Unjuk Rasa Petani Deli Serdang di Kementerian BUMN: Kehilangan Lahan Bercocok Tanam Hingga Tagih Janji Selesaikan Konflik Tanah dengan PTPN II

Petani asal Desa Sei Mencirim dan Simalingkar, Deli Serdang, Sumatra Utara berunjuk rasa di Kantor Kementerian BUMN di Jakarta, Senin (19/6/2023). (Foto: Parboaboa/Muazam)

PARBOABOA, Jakarta - Belasan petani asal Desa Sungai (Sei) Mencirim dan Simalingkar, Kabupaten Deli Serdang, Sumatra Utara menagih janji pemerintah, melalui Menteri BUMN, Erick Thohir terkait penyelesaian konflik tanah yang melibatkan PT Perkebunan Nusantara (PTPN) II.

Mereka mendatangi Kantor Kementerian BUMN dan berunjuk rasa, meminta Erick Thohir memenuhi janji yang pernah disampaikan Presiden Joko Widodo pada Agustus 2020.

Selain janji Presiden Jokowi, belasan petani di dua desa itu juga menagih janji pemerintah yang tertuang melalui SK Kepala Staf Kepresidenan No. 9/T/2020, tertanggal 1 September 2020. Bahkan, Kepala Staf Kepresidenan, Moeldoko membentuk satuan tugas khusus terkait penyelesaian konflik agraria Desa Simalingkar dan Desa Sungai Mencirim.

Saat itu, Kepala Staf Kepresidenan Moeldoko menyampaikan perintah Presiden Jokowi dengan memerintahkan Kementerian BUMN menyediakan 150 meter tanah per kepala keluarga untuk pembangunan rumah tinggal yang sempat digusur PTPN II.

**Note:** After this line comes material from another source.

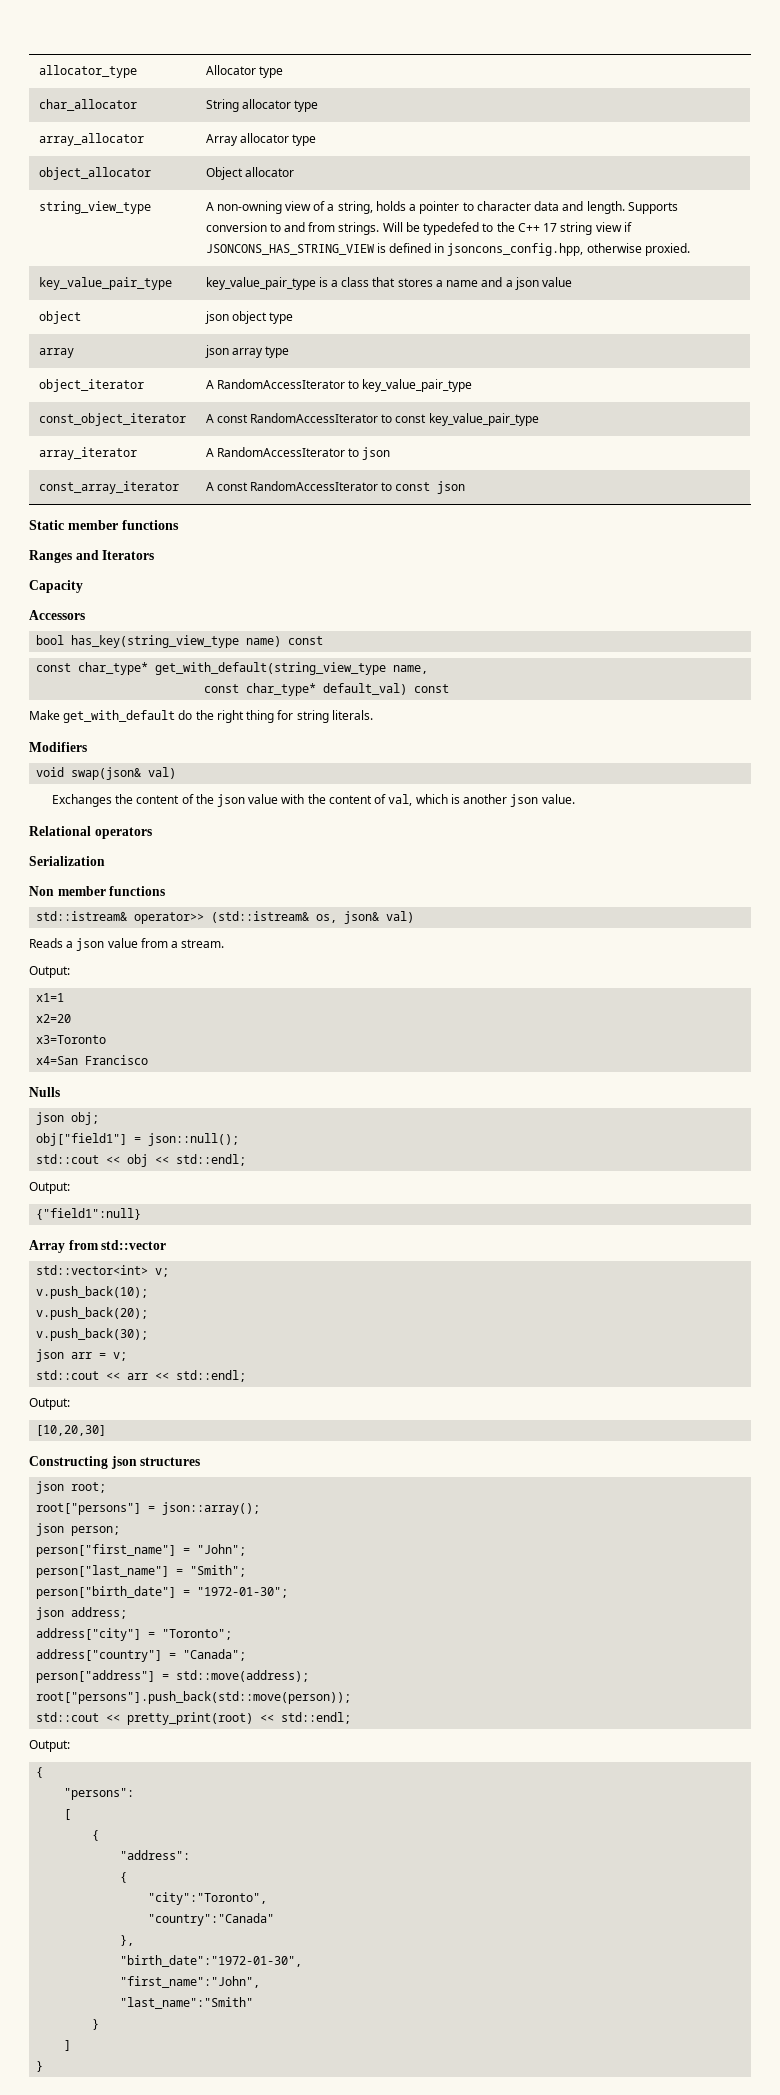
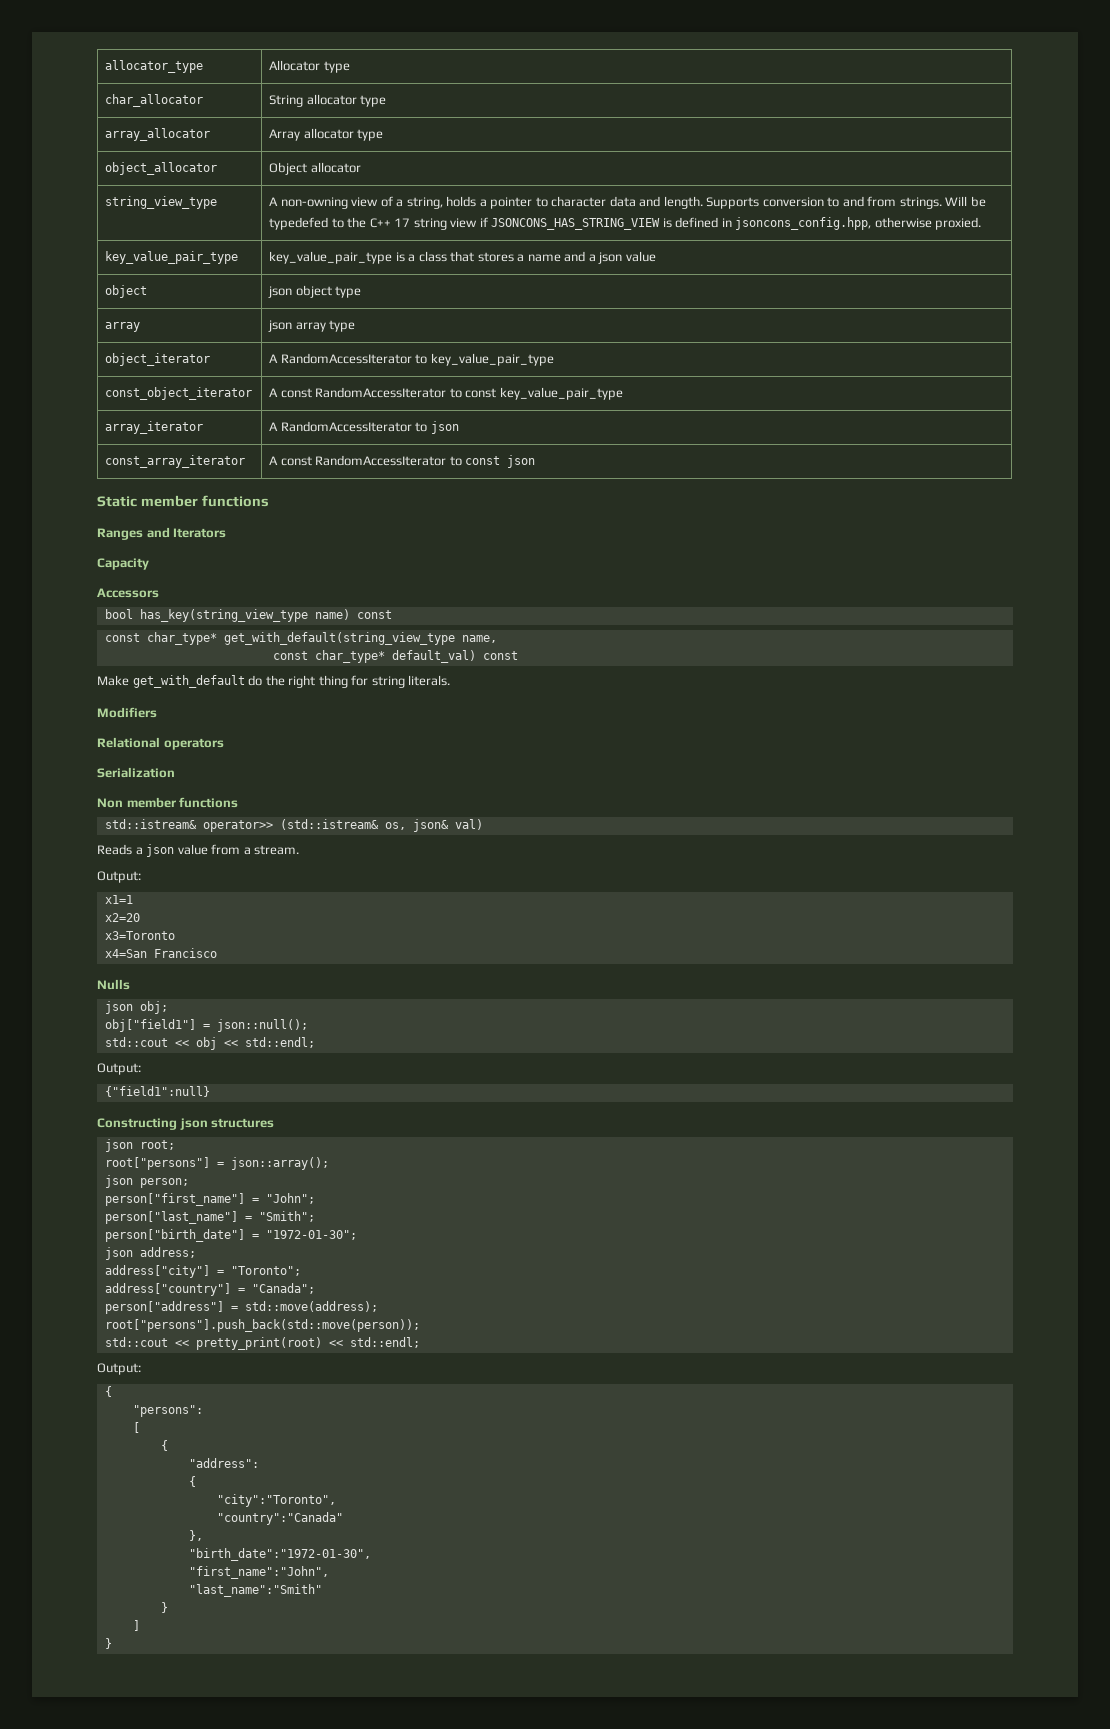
[36,767,177,780] [51,794,575,807] // void swap(json& val) // Exchanges the content of the json value with the content of val, which is another json value. -> (157, 712) none
[29,1240,167,1253] [36,1265,170,1277] [36,1286,149,1299] [36,1307,149,1320] [36,1328,149,1341] [36,1349,128,1362] [36,1370,247,1382] [29,1398,70,1410] [36,1425,107,1436] // Array from std::vector // std::vector<int> v; // v.push_back(10); // v.push_back(20); // v.push_back(30); // json arr = v; // std::cout << arr << std::endl; // Output: // [10,20,30] -> (210, 1091) none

Kementerian BUMN juga diperintahkan memberikan hak guna tanah sebesar 2.500 meter per kepala keluarga untuk pertanian.

Selain itu, Presiden Jokowi juga memerintahkan Kementerian Pekerjaan Umum dan Perumahan Rakyat (PUPR) untuk membangun rumah dan pembangunan akses jalan pemukiman warga.

Namun, hingga saat ini, belum ada janji Presiden Jokowi yang dipenuhi Kementerian BUMN.

"Tolong petani ini Pak, biarkan kami bisa bercocok tanam di wilayah kami Pak," kata salah seorang petani di Deli Serdang, Hotmahuli Pasaribu (51) yang ikut berunjuk rasa di depan Kementerian BUMN, Senin (19/6/2023).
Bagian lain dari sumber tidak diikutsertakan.